Library tech expert David Lee King has a series of blog posts with tips on getting the most our of your Youtube videos. If you’re like me and just getting started on Youtube, these tips will come in handy.
Pretty pictures and nice shots are good, but your video needs to get to the point. In “Youtube – The First 15 Seconds” King covers what you should include in the first part of your video — “The goal? Make sure your viewers know what they’re watching.”
…here’s what Youtube says we should do:
- Get to the point immediately – put your most compelling content first!
- Quick teaser or summary of what’s going to be in the video, done by the person in the video. You can also welcome/greet the audience or ask a question/spark the viewer’s curiosity. Think inverted pyramid writing style, but for video.
- branding, packaging, intros, … not as important, especially up-front. Let the content come first.
- Intros should be minimal and short – 5 seconds is an optimal length
Don’t focus just on the video itself. King reminds us that “Youtube is the world’s 2nd largest search engine in the world.” So descriptions, metadata, links, and other info are all very important too. In his post about metadata, King recommends making the most out of these areas:
- video title
- video description
- tags — “Tags are used as search terms in Youtube, and you want to use as many of these as possible.”

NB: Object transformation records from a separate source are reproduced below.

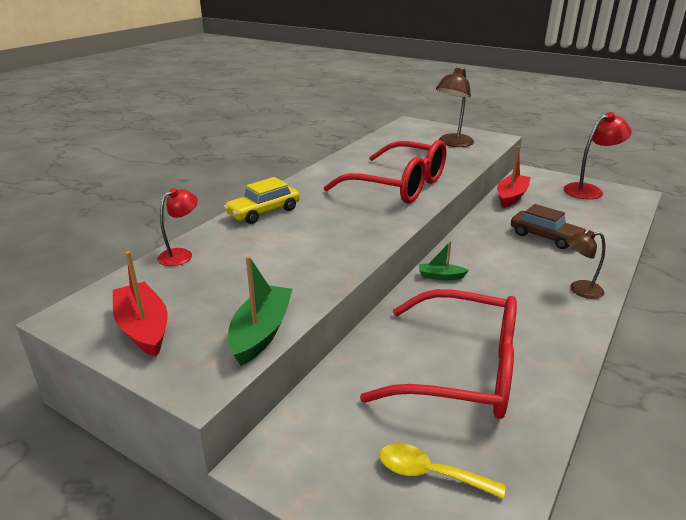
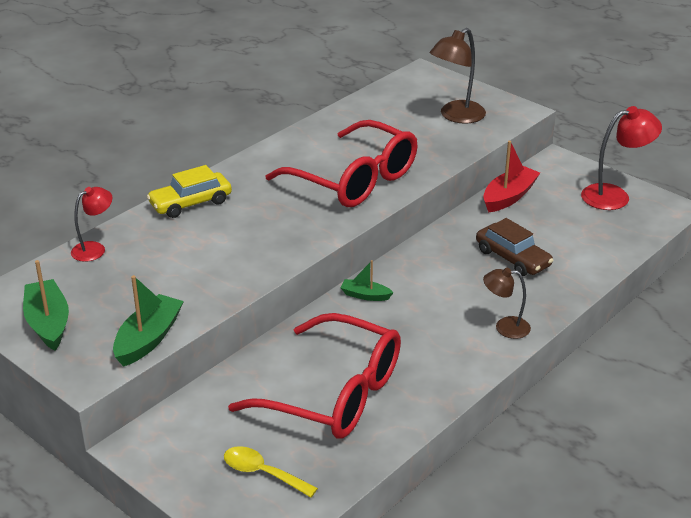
camera: 10 degrees right, 5 degrees up
red boat [113,251,167,357] -> green boat [23,260,69,351]

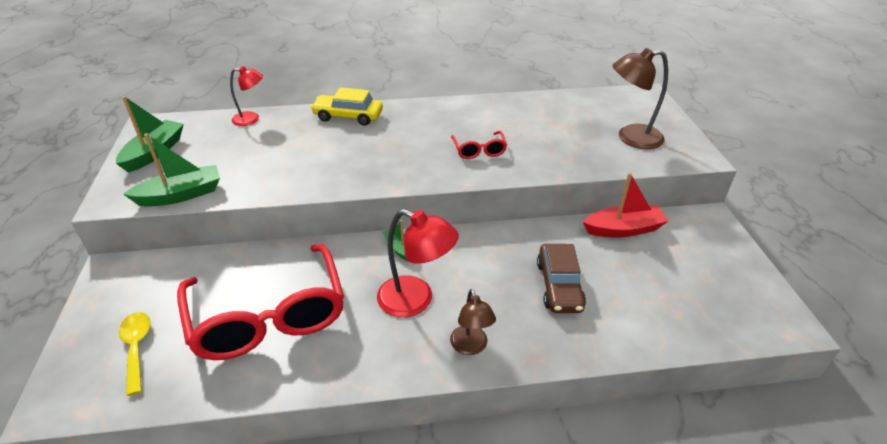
camera: 40 degrees right, 5 degrees up
red glasses [266,120,418,207] -> red glasses [451,131,507,159], size x0.43
brown lamp [483,268,531,339] -> brown lamp turned 150 degrees counterclockwise [450,289,496,355]
red lamp [581,106,662,210] -> red lamp moved to [377,209,459,317]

For libraries and other organizations, I can see three types of annotations being really useful:
- subscribe button – ask people to subscribe to your Youtube channel
- next/previous video – link to another video of yours – this keeps people watching your channel
- Text annotation – use it to ask people to like the video, leave a comment, or subscribe…
And once you’ve done all this, don’t forget to acquaint yourself with your Youtube insights to find out whether you’re being successful.